I like the do stuff while condition loop from Python a lot myself, but I think it clashes with Julia’s end keyword in a weird way.

Unless we enforced some whitespace rules, users might start to write code that would look like

do
    <stuff>
while
    <conditions>
end

and

  1. that just looks weird to me;
  2. that blocked-version of would incentivize people a bit to write all of their conditions in one really complicated block, which I don’t think is great practice. I don’t want to have to juggle 7 conditionals, but if I have to, I’d at least like them to be nested.

Maybe we could try some syntactic sugar, just to make the intent more obvious. Like,

first
    ...
then while <condition>
    ...
end

since we aren’t using then to my knowledge yet.

A bit off-topic, but I sometimes wish I could leave out the loop variable in for loops, such as

for 1:5
    println("Hello!")
end

or

[rand(4, 5) for 1:10]

Now, I need some dummy variable:

[rand(4, 5) for _ in 1:10]

Regarding the transparency, I get your point for your case. But in a case like that one:
image
from string search, it becomes more difficult or at least highly dependant upon syntax highlighting. I overlooked the first return as it is somewhat in mid of line. I’m not at all arguing for do..while loops but rather for some cleaner indication of breaking or return points within the loops. That’s why I like the idea of better highlighting of such statements in the editor.
Same code but different highlighting:

    while true
        i = findnext(isequal(t1),s,i)
        if i === nothing return 0 end
        ii = nextind(s, i)
        a = Iterators.Stateful(trest)
        matched = all(splat(==), zip(SubString(s, ii), a))
        (isempty(a) && matched) && return i
        i = ii
    end

There I can see the return points easier because these are almost the only ones that are highlight at all.
Especially for long lines or large loop bodies it can become quite hard to see all escape conditions.
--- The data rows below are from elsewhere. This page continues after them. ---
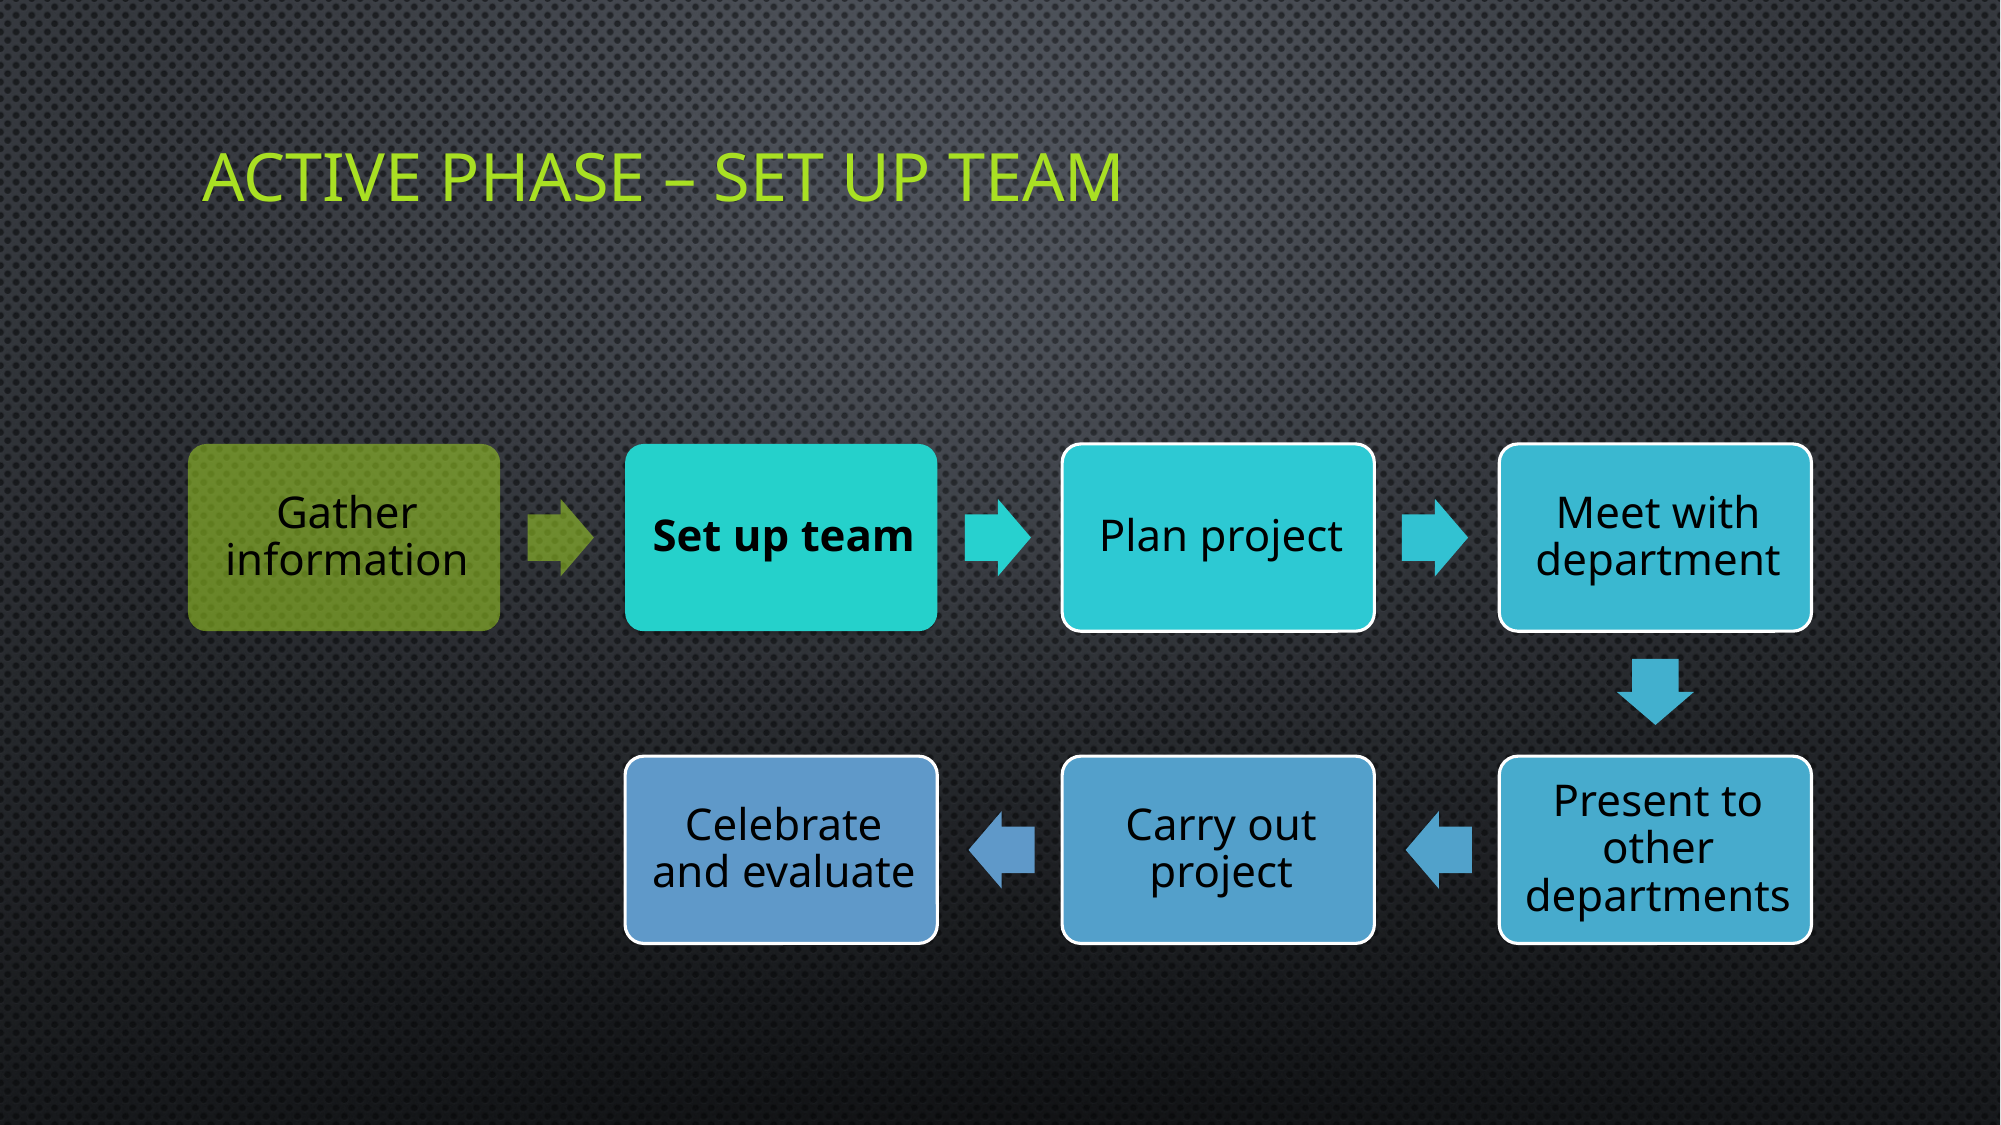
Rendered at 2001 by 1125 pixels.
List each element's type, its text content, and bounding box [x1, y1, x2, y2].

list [186, 437, 1813, 951]
title Active Phase – Set up team [187, 99, 1813, 250]
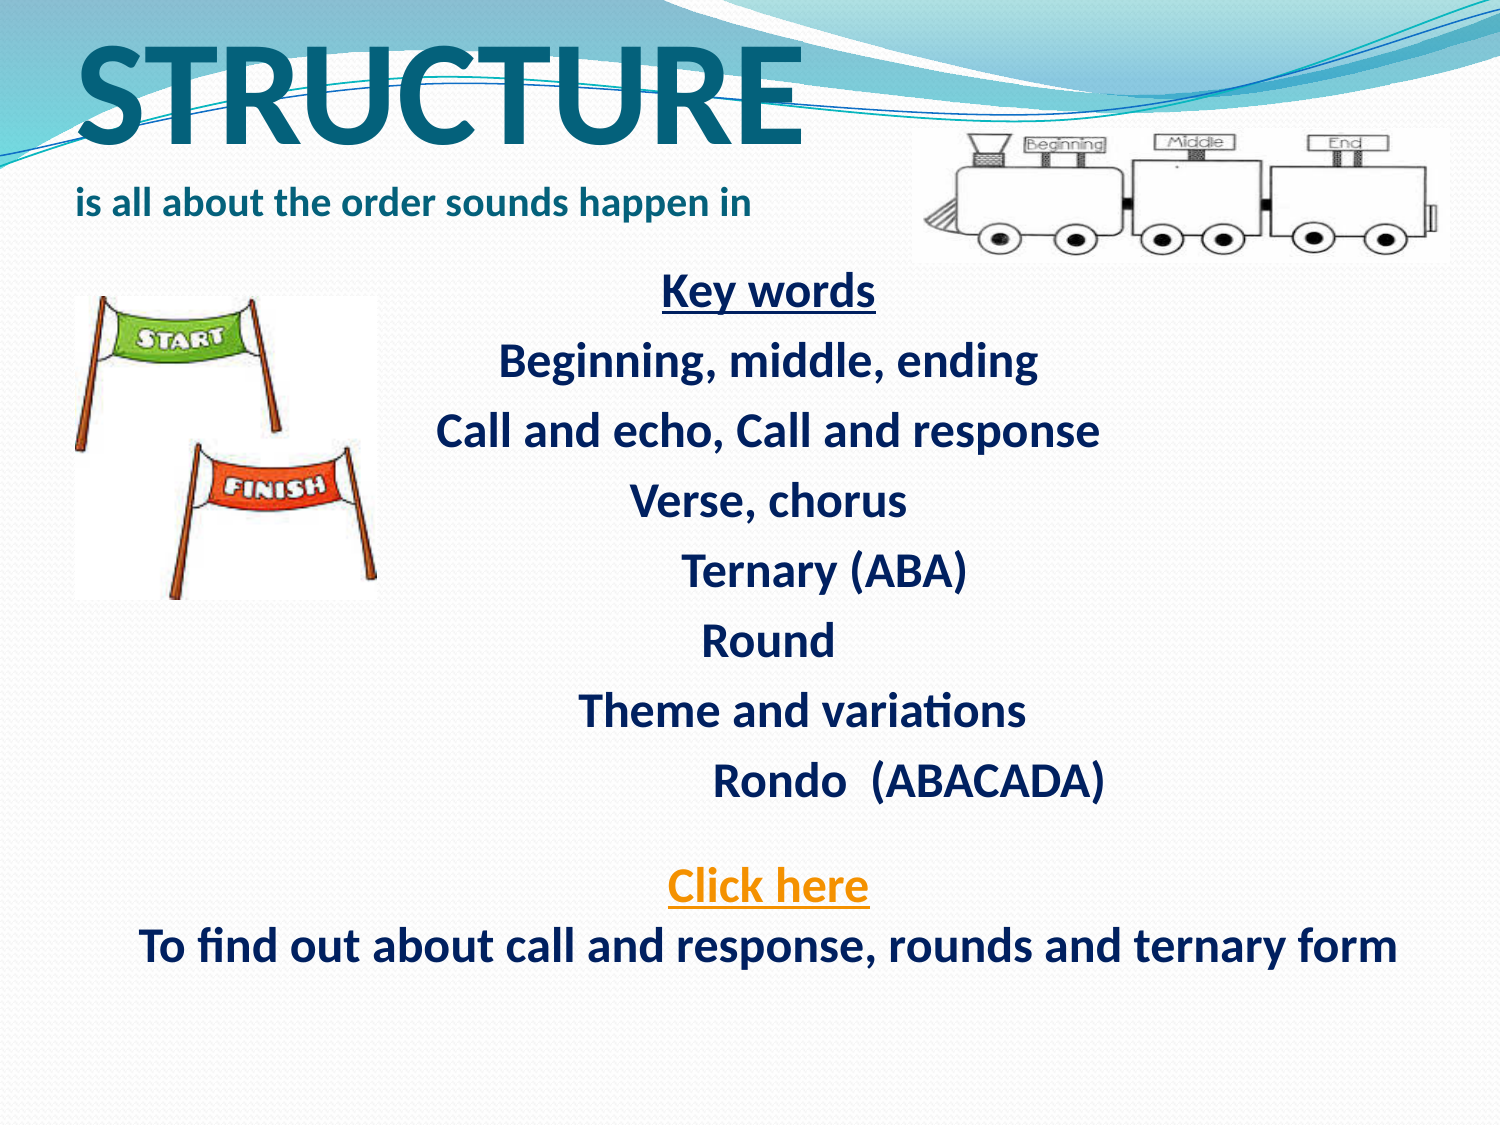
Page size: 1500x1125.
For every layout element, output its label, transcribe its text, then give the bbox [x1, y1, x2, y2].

list Key words Beginning, middle, ending Call and echo, Call and response Verse, chorus Ternary (ABA) Round Theme and variations Rondo (ABACADA) Click here To find out about call and response, rounds and ternary form [37, 249, 1500, 1125]
title STRUCTURE is all about the order sounds happen in [75, 37, 1425, 225]
picture [74, 296, 378, 601]
picture [912, 128, 1451, 263]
Thus some visual support would be appreciated. this can both be done by additional editor features aswell as having some macro that somewhat moves the escape keyword to the front of the line.
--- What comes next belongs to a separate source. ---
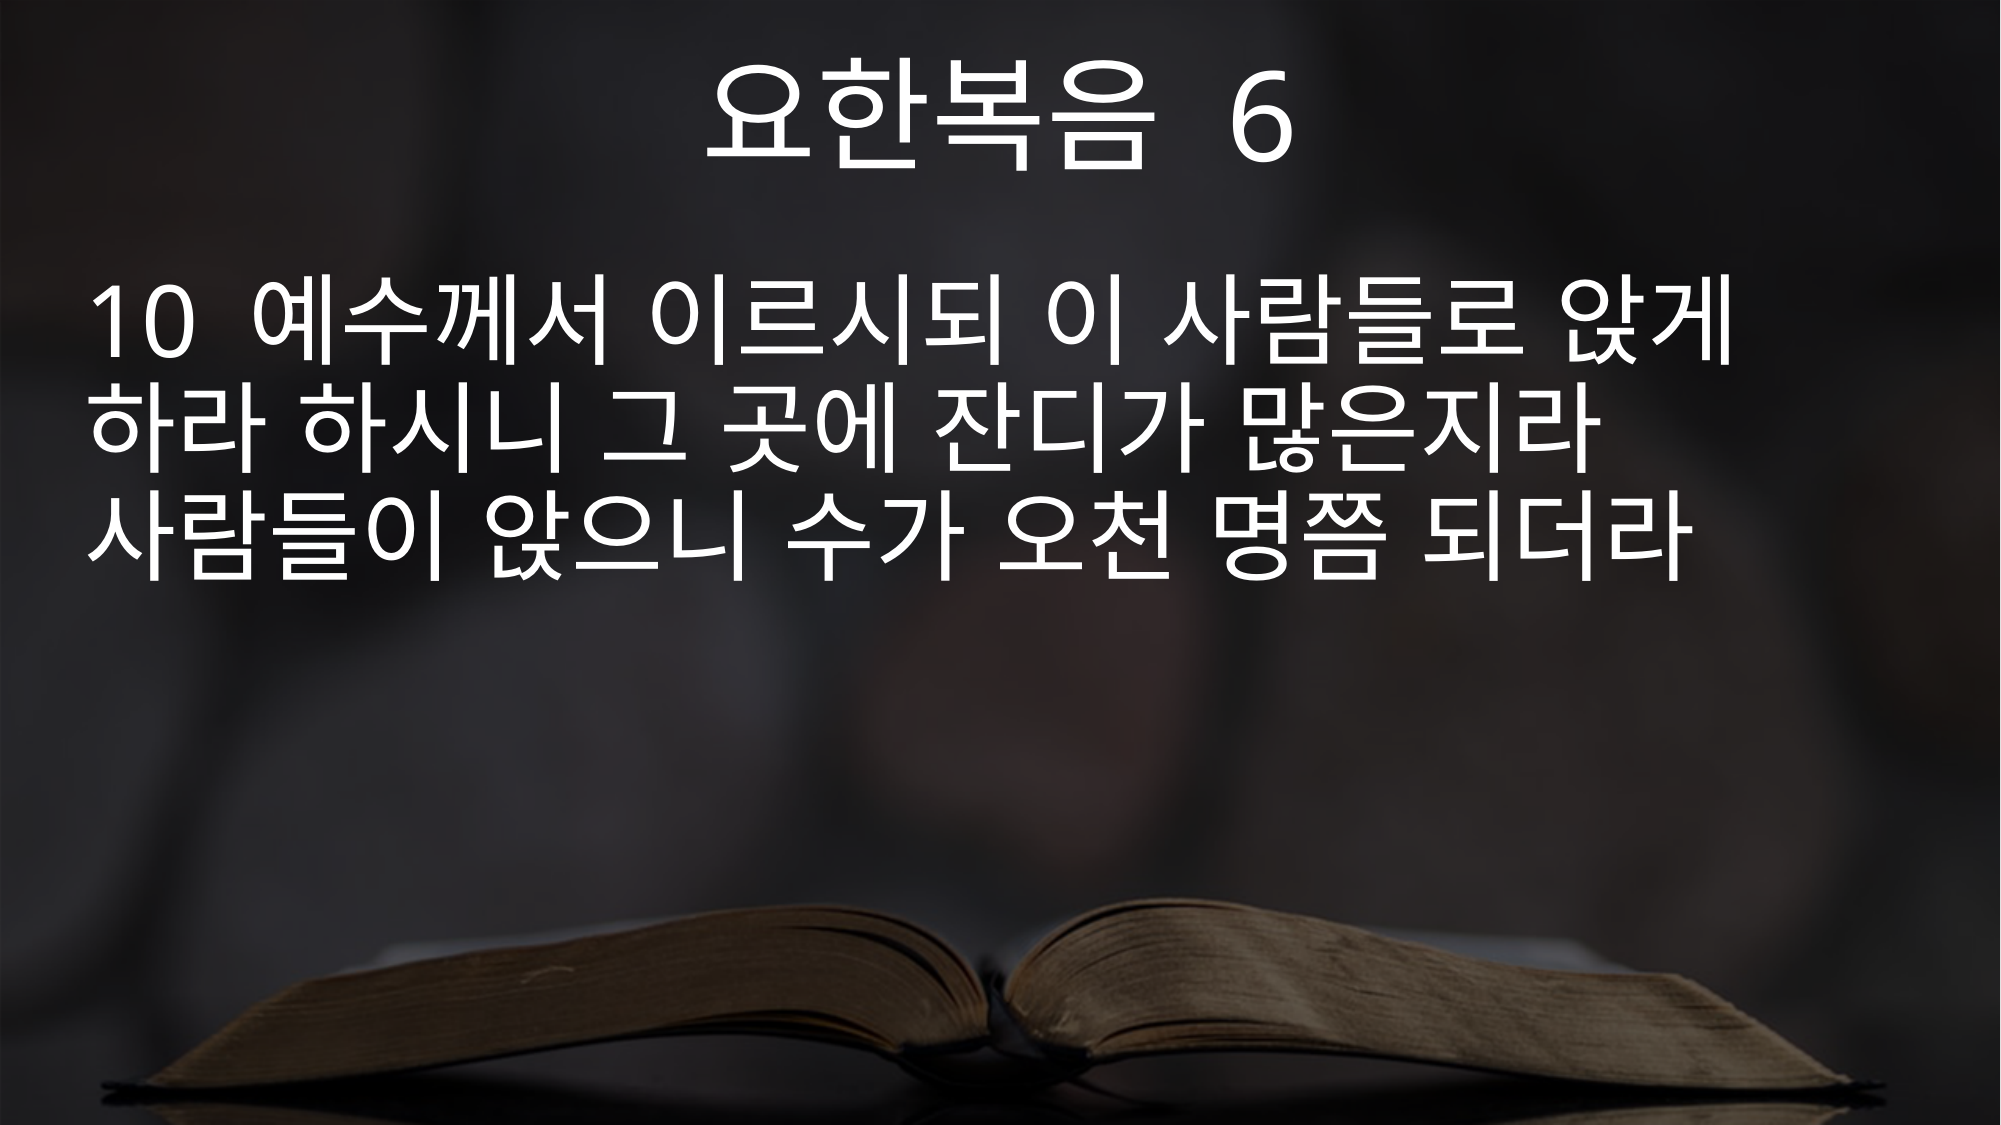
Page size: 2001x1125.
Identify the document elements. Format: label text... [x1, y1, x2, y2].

foreach(x->println("Hello!"), 1:5)
map(x->rand(4,5), 1:10)

felt way more useful when I began writing this. Well, at the end it just shifts the unnecessary variable to the definition of a constant functor…
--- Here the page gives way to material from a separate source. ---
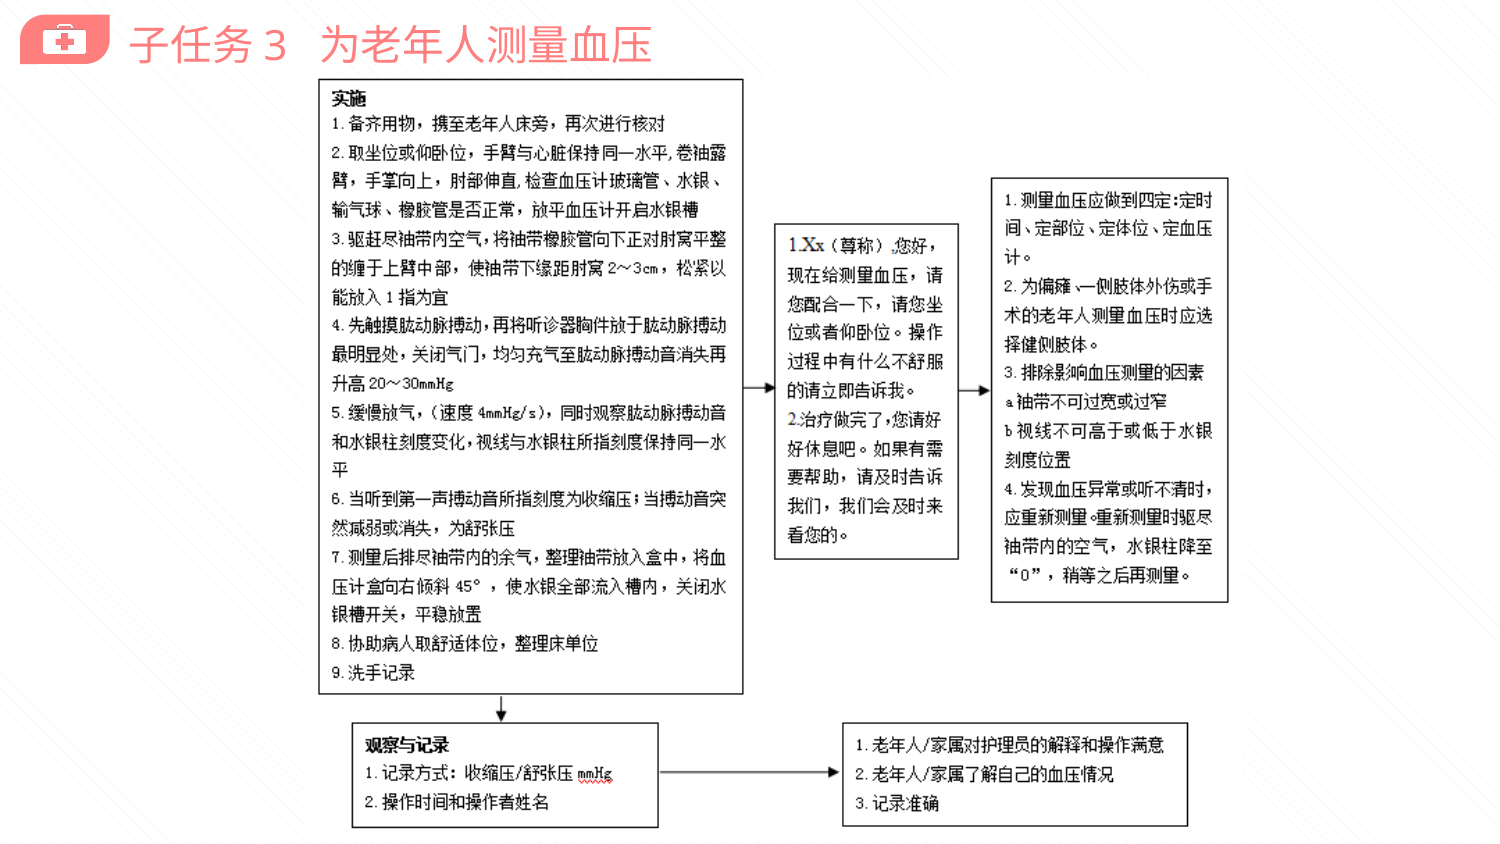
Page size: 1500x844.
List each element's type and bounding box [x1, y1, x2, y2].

text_box [19, 11, 863, 78]
picture [306, 77, 1244, 838]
See: A for loop where the counter isn't used

1 Like

I always found Ruby’s 5.times { ... } syntax cute. We could do something like times(5) do ... end, but the word times leaves something to be desired.

Thanks, but… meh :wink:

I read the issue now. Too bad, I think it would be a big improvement, especially in comprehensions. Also, it seemed more like a generalization than genuinely new syntax. A bit like how you can have function (args...) without a name. An anonymous loop, if you will.

Oh well.

In the code/screenshot you link on Github, AFAIK it is highlighted the same as in Atom:

so perhaps you can open an issue there to make return and some other keywords bold (if that is feasible, I don’t know the details).